→ **TASK**:
Count how many lines of the material below have the word "circle" and give only the number.

▽

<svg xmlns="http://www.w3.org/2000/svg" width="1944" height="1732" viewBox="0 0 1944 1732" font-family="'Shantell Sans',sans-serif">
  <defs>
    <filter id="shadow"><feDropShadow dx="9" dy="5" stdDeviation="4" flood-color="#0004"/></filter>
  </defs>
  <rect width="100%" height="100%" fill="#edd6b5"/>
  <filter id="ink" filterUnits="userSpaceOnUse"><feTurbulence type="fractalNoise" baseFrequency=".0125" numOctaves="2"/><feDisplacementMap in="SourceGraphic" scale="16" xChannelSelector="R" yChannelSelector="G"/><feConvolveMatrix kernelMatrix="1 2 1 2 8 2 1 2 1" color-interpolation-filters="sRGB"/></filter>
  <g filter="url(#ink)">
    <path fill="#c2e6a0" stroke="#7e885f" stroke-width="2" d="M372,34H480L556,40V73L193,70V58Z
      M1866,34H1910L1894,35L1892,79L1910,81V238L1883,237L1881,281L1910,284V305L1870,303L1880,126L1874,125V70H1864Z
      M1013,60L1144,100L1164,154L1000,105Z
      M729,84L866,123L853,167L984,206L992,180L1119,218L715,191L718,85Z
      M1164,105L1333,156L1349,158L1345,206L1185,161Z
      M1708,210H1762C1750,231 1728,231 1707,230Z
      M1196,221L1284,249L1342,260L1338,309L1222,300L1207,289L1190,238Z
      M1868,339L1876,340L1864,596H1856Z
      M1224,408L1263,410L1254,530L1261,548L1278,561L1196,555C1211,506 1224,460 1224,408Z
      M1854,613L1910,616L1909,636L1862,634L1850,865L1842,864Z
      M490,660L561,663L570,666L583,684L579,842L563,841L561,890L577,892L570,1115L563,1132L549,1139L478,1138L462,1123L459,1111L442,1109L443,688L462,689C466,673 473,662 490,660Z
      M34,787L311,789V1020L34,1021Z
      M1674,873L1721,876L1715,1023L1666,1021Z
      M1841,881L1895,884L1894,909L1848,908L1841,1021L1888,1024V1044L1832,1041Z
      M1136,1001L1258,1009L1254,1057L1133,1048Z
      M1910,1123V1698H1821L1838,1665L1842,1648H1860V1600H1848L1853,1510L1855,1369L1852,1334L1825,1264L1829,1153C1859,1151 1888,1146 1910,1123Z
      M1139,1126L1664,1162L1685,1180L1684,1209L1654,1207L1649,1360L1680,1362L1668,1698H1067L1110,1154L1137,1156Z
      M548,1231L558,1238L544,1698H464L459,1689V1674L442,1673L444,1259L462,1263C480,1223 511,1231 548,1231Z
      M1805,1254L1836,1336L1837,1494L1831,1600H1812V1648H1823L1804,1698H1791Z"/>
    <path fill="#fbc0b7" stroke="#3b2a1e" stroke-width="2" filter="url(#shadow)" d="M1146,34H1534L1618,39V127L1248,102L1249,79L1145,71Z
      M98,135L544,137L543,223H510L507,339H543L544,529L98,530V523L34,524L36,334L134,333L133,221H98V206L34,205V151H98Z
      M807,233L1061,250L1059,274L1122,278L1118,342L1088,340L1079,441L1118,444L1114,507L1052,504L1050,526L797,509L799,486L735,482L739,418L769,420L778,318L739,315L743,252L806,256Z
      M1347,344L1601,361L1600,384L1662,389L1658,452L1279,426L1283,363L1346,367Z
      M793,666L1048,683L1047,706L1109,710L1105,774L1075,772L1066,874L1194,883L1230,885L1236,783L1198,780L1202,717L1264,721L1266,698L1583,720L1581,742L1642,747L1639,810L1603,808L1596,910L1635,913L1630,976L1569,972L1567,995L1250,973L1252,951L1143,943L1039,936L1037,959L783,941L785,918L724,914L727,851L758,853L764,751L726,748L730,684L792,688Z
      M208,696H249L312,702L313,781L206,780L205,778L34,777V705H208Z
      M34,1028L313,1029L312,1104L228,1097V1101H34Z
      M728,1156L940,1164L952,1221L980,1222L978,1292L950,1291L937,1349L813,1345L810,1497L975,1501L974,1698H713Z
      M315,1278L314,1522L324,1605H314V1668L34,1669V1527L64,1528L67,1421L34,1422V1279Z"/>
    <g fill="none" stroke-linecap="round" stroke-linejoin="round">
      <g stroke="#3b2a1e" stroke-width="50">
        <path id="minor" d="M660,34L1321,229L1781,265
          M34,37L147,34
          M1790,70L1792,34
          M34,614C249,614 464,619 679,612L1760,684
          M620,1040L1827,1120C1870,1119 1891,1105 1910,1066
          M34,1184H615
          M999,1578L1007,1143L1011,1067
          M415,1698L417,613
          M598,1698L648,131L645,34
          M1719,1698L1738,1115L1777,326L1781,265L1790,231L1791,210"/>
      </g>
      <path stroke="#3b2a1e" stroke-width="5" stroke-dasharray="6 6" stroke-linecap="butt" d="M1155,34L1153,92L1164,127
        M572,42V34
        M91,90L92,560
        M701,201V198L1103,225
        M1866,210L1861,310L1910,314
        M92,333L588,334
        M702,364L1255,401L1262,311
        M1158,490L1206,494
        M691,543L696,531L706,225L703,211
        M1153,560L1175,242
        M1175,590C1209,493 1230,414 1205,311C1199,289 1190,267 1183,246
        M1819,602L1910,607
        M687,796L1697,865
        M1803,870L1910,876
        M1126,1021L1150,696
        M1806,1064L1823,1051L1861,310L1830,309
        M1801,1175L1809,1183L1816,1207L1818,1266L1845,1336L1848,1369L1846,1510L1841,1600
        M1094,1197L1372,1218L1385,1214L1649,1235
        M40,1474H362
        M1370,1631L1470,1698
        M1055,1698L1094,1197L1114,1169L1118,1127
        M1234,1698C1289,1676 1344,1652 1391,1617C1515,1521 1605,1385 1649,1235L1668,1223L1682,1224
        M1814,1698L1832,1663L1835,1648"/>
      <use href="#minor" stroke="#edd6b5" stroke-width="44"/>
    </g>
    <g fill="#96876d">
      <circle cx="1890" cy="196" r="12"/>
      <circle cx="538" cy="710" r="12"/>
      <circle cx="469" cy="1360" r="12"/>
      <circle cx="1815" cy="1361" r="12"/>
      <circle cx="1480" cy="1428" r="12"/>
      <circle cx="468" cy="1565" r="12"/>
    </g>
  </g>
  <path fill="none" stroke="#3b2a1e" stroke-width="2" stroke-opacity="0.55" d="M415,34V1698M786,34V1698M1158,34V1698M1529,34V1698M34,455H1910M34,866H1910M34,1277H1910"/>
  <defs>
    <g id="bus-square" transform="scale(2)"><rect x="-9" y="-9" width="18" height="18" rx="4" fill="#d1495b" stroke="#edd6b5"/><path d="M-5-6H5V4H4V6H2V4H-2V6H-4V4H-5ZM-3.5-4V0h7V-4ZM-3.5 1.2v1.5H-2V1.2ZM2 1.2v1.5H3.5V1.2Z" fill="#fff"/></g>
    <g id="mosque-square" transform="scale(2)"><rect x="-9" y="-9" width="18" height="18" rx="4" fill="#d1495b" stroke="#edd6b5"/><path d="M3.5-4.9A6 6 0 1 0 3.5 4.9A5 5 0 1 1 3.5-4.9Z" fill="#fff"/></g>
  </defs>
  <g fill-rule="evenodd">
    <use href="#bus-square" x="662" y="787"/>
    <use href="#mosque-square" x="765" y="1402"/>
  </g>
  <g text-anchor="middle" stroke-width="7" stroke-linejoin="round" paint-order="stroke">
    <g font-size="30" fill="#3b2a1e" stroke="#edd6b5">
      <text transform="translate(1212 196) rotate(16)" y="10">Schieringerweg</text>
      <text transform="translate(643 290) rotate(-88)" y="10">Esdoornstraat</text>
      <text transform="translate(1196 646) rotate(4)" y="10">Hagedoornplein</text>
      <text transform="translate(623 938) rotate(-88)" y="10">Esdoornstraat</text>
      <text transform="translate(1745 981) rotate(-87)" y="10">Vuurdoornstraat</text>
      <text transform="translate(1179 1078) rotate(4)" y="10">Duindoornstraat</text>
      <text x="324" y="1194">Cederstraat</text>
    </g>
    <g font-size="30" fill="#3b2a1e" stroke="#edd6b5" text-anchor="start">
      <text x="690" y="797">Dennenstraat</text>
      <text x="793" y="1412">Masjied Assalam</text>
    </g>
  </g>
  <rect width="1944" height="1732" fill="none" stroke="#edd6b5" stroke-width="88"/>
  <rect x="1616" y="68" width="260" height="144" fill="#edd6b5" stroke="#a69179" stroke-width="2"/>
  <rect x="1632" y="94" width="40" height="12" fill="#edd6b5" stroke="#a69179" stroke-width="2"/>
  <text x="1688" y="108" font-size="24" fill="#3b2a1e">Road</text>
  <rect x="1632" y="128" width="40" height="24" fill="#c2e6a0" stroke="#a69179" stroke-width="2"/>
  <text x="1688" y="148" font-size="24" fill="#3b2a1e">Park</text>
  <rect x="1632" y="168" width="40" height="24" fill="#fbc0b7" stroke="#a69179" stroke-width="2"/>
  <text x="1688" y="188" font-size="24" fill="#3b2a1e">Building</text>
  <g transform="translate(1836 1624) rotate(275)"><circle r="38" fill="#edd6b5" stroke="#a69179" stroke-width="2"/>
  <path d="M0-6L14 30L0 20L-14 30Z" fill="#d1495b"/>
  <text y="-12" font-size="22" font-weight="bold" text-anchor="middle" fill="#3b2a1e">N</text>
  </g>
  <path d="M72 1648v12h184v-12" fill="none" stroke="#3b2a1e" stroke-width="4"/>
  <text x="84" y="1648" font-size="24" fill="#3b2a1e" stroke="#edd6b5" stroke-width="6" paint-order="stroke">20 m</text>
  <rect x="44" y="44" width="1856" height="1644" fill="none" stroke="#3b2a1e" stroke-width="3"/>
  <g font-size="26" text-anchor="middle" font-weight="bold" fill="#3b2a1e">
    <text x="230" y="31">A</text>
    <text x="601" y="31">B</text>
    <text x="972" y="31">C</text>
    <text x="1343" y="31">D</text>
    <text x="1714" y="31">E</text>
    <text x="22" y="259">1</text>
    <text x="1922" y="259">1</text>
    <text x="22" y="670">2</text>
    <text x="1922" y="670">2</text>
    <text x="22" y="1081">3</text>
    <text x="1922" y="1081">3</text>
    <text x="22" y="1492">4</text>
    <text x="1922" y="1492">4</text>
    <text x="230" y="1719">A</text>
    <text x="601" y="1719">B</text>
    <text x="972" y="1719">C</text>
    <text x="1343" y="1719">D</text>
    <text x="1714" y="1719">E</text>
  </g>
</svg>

△

→ **FINISHED TASK**:
7